Que pour d’autres l’amour rende triste l’aurore
Du regret frissonnant d’avoir hier aimé !
Pour nous, dans l’air palpite et se répand encore
La ténébreuse odeur dont tu l’as parfumé.

N’as-tu pas vu, en nous, se lever de l’étreinte
Un dieu né de notre âme et fait de notre chair,
Et qui, debout au seuil de la maison éteinte,
En la jeune clarté sourit au matin clair ?

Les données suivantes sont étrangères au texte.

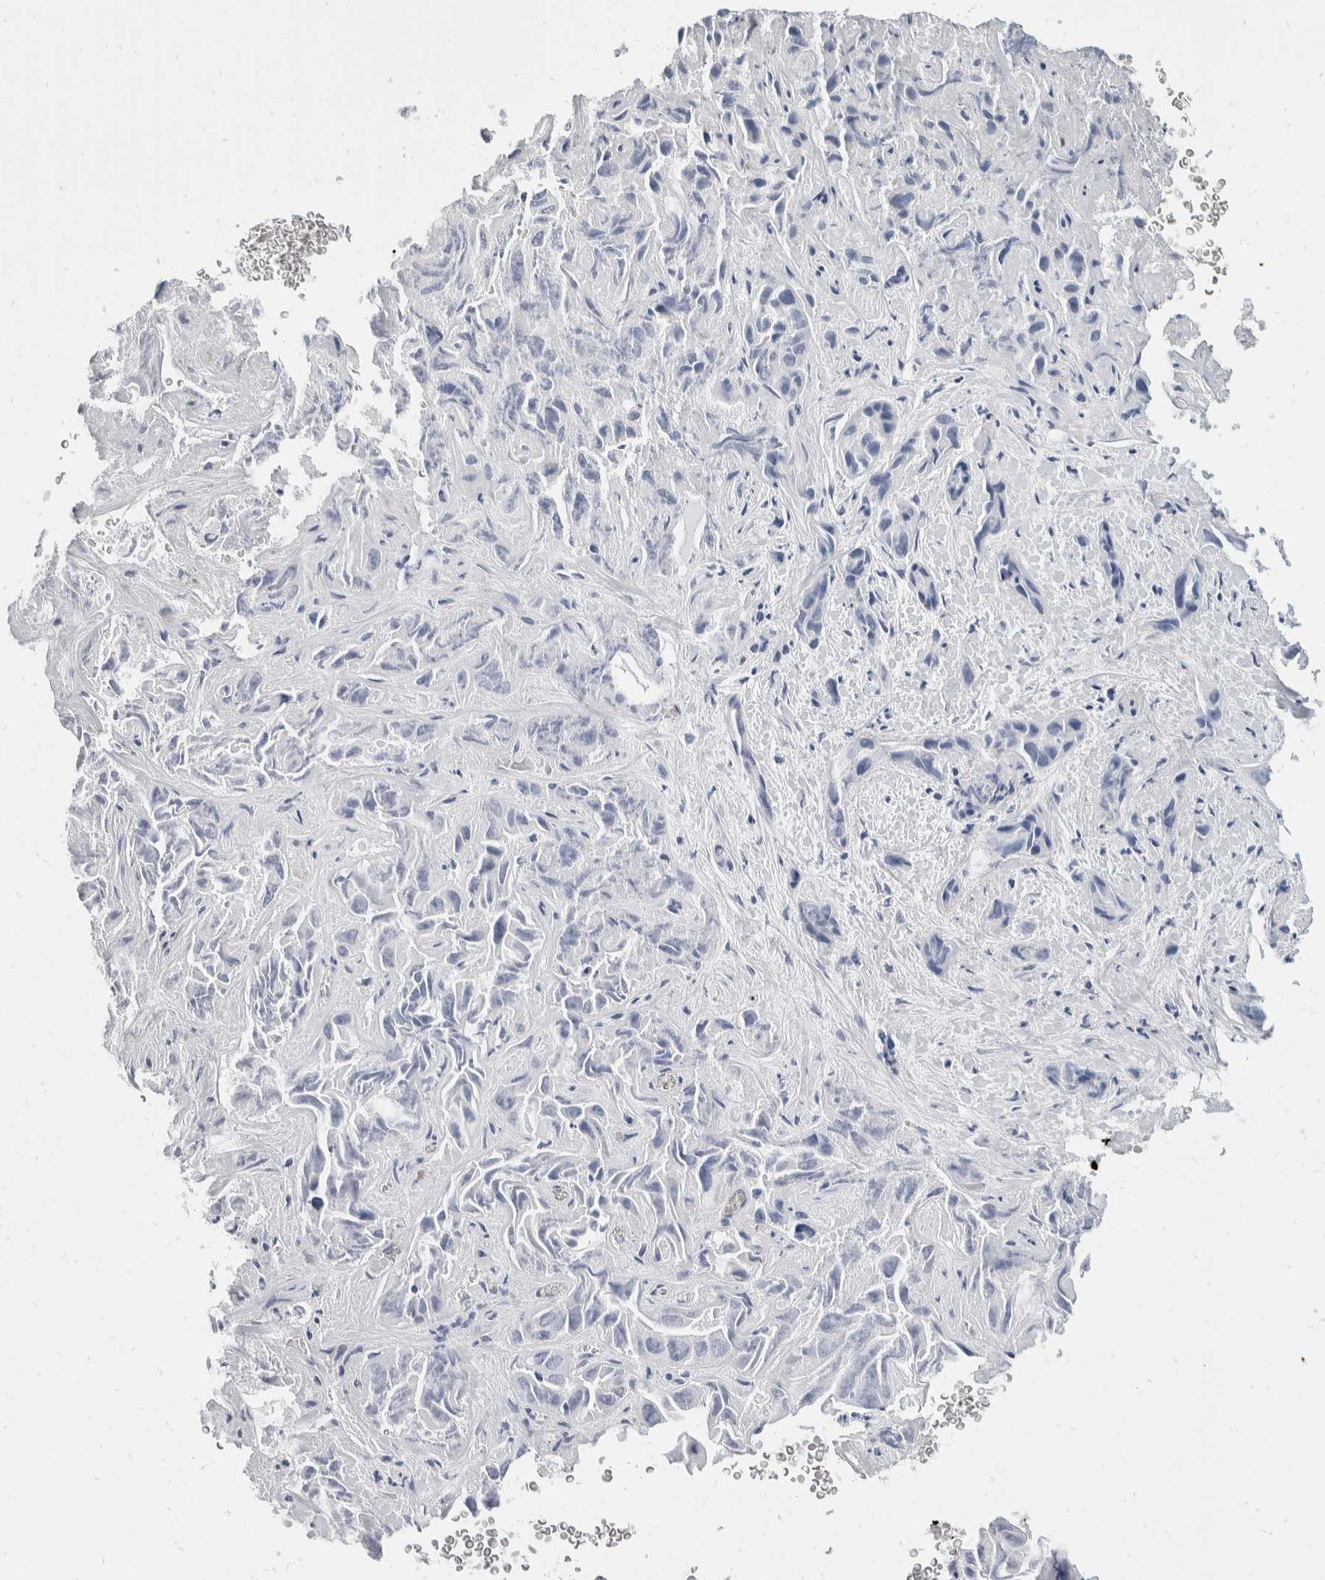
{"staining": {"intensity": "negative", "quantity": "none", "location": "none"}, "tissue": "liver cancer", "cell_type": "Tumor cells", "image_type": "cancer", "snomed": [{"axis": "morphology", "description": "Cholangiocarcinoma"}, {"axis": "topography", "description": "Liver"}], "caption": "DAB immunohistochemical staining of liver cholangiocarcinoma displays no significant positivity in tumor cells.", "gene": "CATSPERD", "patient": {"sex": "female", "age": 52}}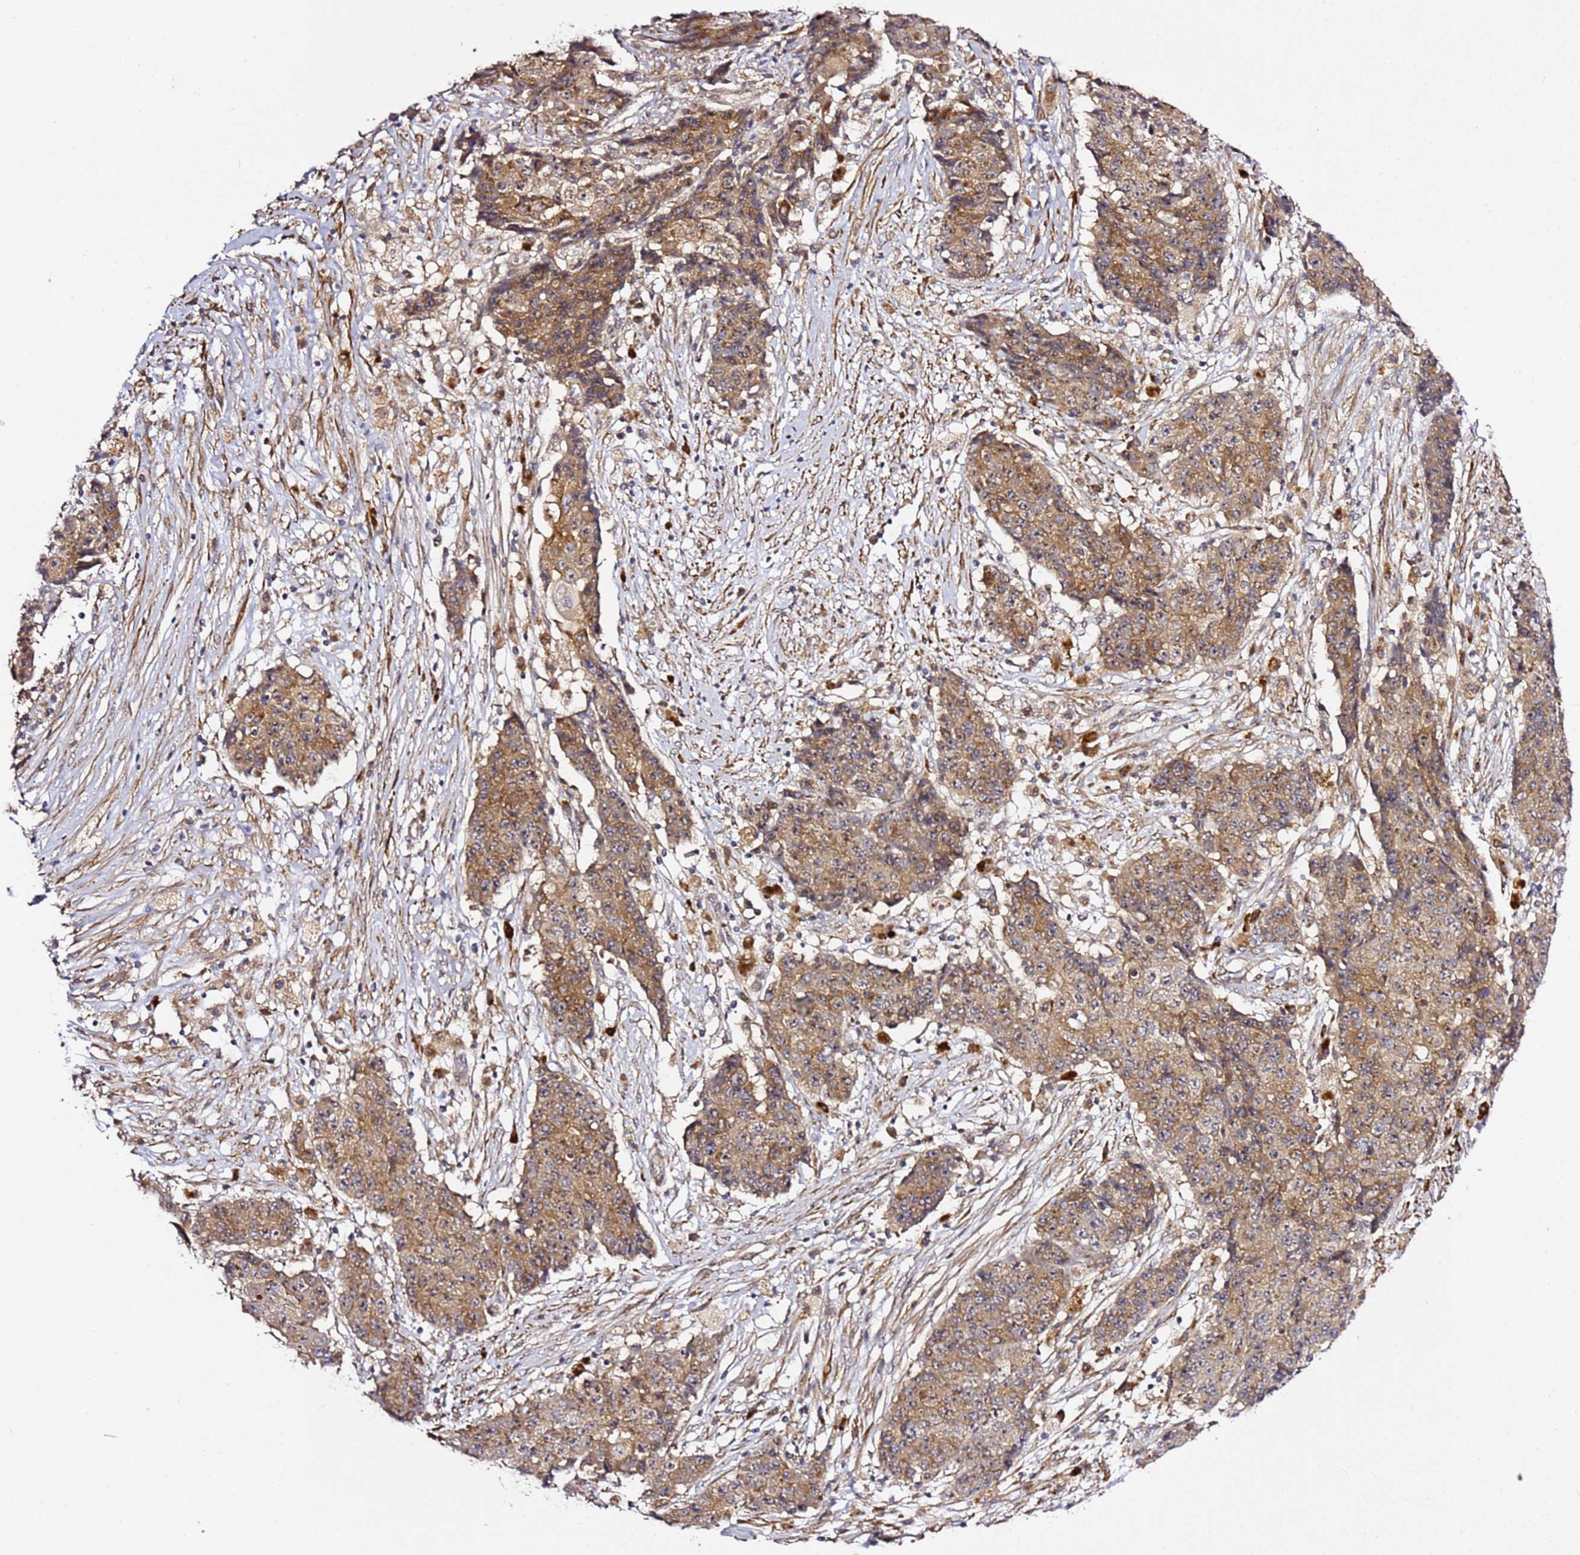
{"staining": {"intensity": "moderate", "quantity": ">75%", "location": "cytoplasmic/membranous"}, "tissue": "ovarian cancer", "cell_type": "Tumor cells", "image_type": "cancer", "snomed": [{"axis": "morphology", "description": "Carcinoma, endometroid"}, {"axis": "topography", "description": "Ovary"}], "caption": "High-magnification brightfield microscopy of ovarian cancer (endometroid carcinoma) stained with DAB (brown) and counterstained with hematoxylin (blue). tumor cells exhibit moderate cytoplasmic/membranous expression is identified in about>75% of cells. (DAB (3,3'-diaminobenzidine) IHC, brown staining for protein, blue staining for nuclei).", "gene": "PVRIG", "patient": {"sex": "female", "age": 42}}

Amour, prends aujourd’hui nos formes dans la tienne,
Prête-nous pour marcher dans l’herbe tes pieds nus
Et que, ce soir, tes pas par les nôtres reviennent
Au seuil mystérieux où nous t’aurons connu ;

Et laisse-nous, durant ce jour que tu nous donnes,
Sentir en nous ton feu, ta force et ta beauté
Et mirer dans les eaux qui reflètent l’automne
L’image en un seul corps de notre double été.


ÉPIGRAMME


Pour que ton rire pur, jeune, tendre et léger,
S’épanouisse en fleur sonore,
Il faut qu’avril verdisse aux pousses du verger,
Plus vertes d’aurore en aurore,

Il faut que l’air égal annonce le printemps
Et que la première hirondelle
Rase d’un vol aigu les roseaux de l’étang
Qui mire son retour fidèle !

Mais, quoique l’écho de à ton rire avec toi,
Goutte à goutte et d’une eau lointaine,
N’entens-tu pas gémir et répondre à ta voix
La plainte faible des fontaines ?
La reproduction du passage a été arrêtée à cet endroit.